Genome Wide Association Studies (GWAS) report many significant SNPs, which may be associated to many genes. How can we make sense of them? One way is to compute enrichment of the resulting gene list for properties of interest.
For example expression patterns! Thanks to TopAnat.
grep "breast cancer" gwas_catalog_v1.0.1-downloaded_2016-01-08.tsv | cut -f18
This gives us the genes which have a breast cancer associated SNP within the gene. It gives us Entrez IDs, and TopAnat beta only takes Ensembl IDs (I am told that GWAS catalog will soon have Ensembl, and we are pushing to support other identifiers in TopAnat…). So let’s send this list to biomart:
- chose Ensembl genes
- chose Homo sapiens genes
- in Filters, chose Gene, “Input external references ID list”, and use our list of Entrez IDs
- in Attributes, remove Transcript ID
- in Results, we will get the list of Ensembl gene IDs.
Similarly, we can recover the genes which have significant SNPs upstream or downstream of the gene:
grep "breast cancer" gwas_catalog_v1.0.1-downloaded_2016-01-08.tsv | cut -f16,17
Now, let’s paste our lists of Ensembl gene IDs into TopAnat.
We chose the following options:
- background: all Bgee data, because we expect all genes to be detectable in GWAS; it is true that there might be a bias for gene length (longer genes have more SNPs by chance), which we will try to control for.
- decorrelation type: Weight, which allows to reduce the redundancy of the results by down-weighting less specific anatomical terms (organs, systems) relative to more specific ones (cell types, tissues).
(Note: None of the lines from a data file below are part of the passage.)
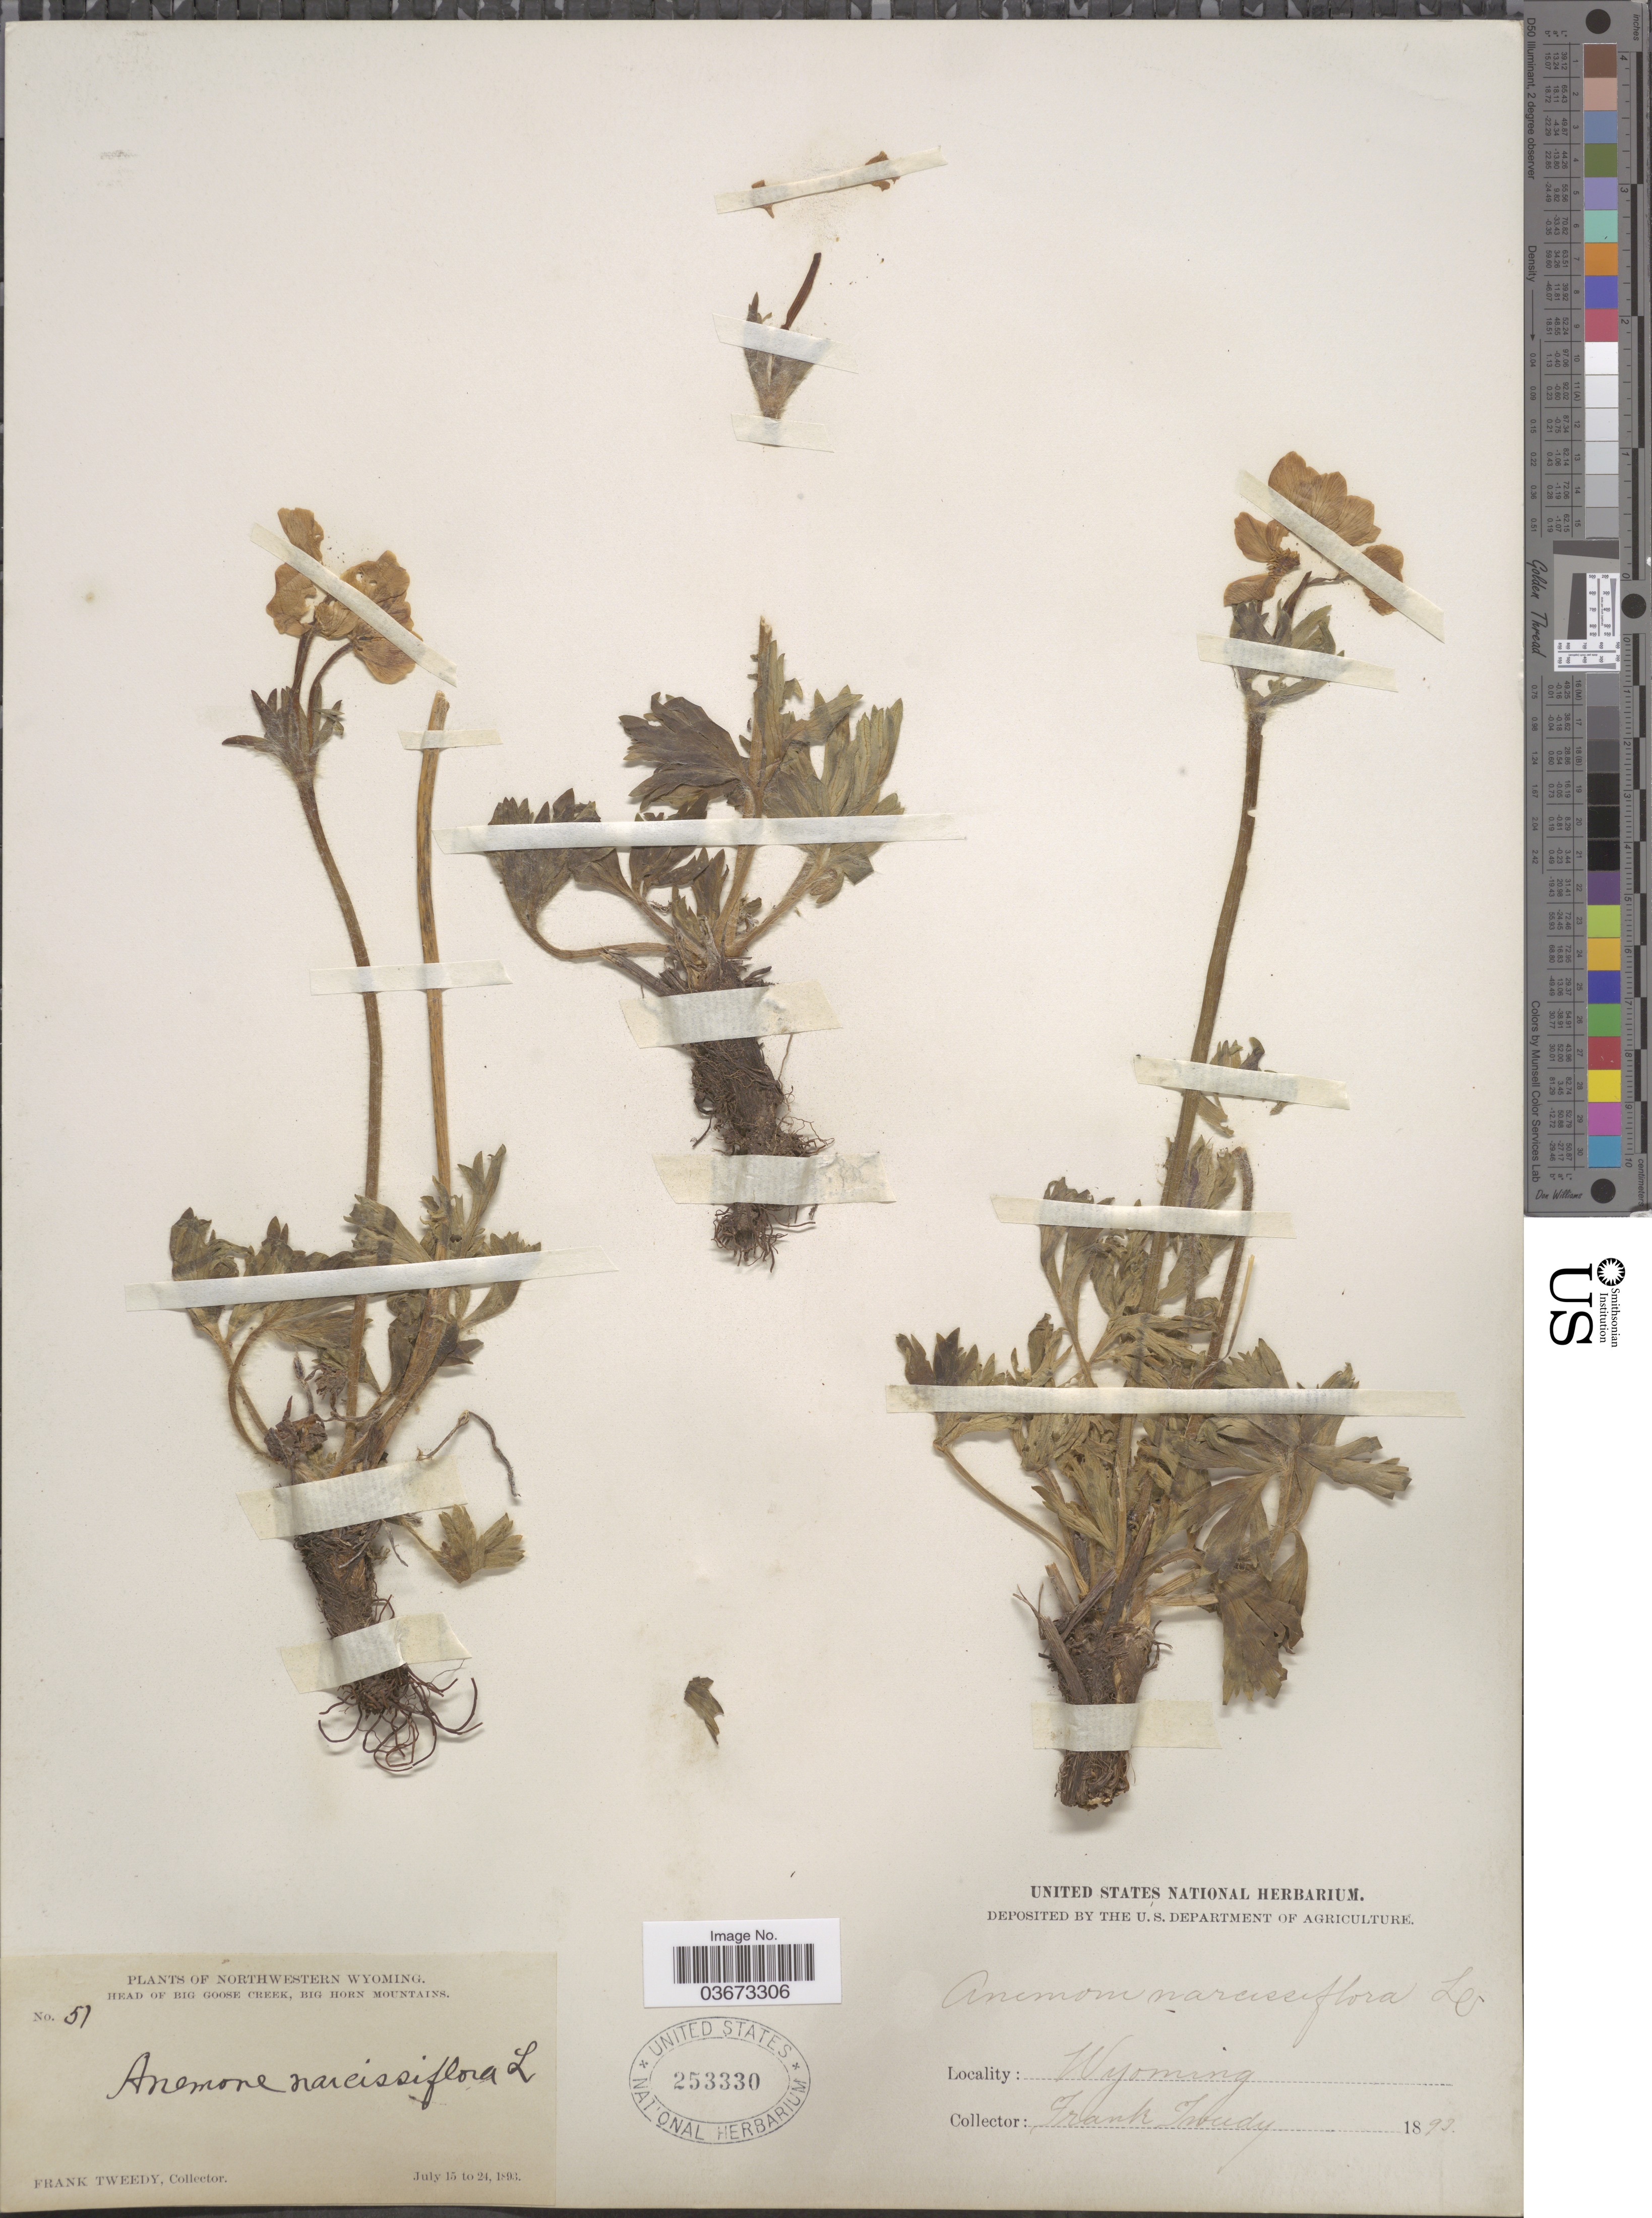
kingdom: Plantae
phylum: Tracheophyta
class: Magnoliopsida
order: Ranunculales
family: Ranunculaceae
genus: Anemone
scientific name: Anemone zephyra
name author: A. Nelson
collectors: F. Tweedy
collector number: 57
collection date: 1893-07-15/1893-07-24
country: United States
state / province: Wyoming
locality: Northwestern Wyoming. Head of Big Goose Creek, Big Horn Mountains.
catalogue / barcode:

We get 140 anatomical structures with FDR<0.2, which shows that there is some signal. It is clear that the top hits by p-value are enriched in the female reproductive system, and for epithelial tissues. Ranking them by fold-change, we obtain lacrimal gland on top, with a 3 fold enrichment relative to chance (p = 6.10E-07).
Of note, the same gene list put into the gene ontology enrichment tool at GOrilla gives many “positive regulation” terms, as well as weaker signal for prostate and muscle-related terms. Prostate is significant in the TopAnat analysis (p = 3.96e-21), as are 5 muscle types.
Let’s now look at the genes which are neighboring non genic SNPs:
First, the signal is weaker, but less good p-values and slightly less anatomical terms. Second, we get again epithelial tissues on top, but not so much reproductive system (although vagina is significant with an enrichment of 1.66 and p = 2.52e-9). Third, lacrimal gland is again the top enriched term (enrichment of 2.69, p = 0.00408).
The writer of this post is not a specialist of breast cancer, but a rapid search tells us that:
Of all metastatic tumors to the orbit, breast carcinoma is considered to be the most prevalent primary tumor, accounting for 29% to 70% of all metastases.
Finally, as a simple control for gene length, here is the TopAnat result for the 500 longest human genes (according to Ensembl):
Lacrimal gland comes out, although weakly (enrichment 1.53, p = 0.0205), as does prostate. There are some components of the reproductive and mammary systems, such as “subdivision of uterine tube”, “epithelium of mammary gland”, “mammalian vulva” or “mammary gland”. (Hey, neat trick: you can filter terms by using the “Search” box above the table.)
Of course, more analyses would be needed to get to solid conclusions. This illustrates how TopAnat can provide additional biological information on gene lists from large scale scans.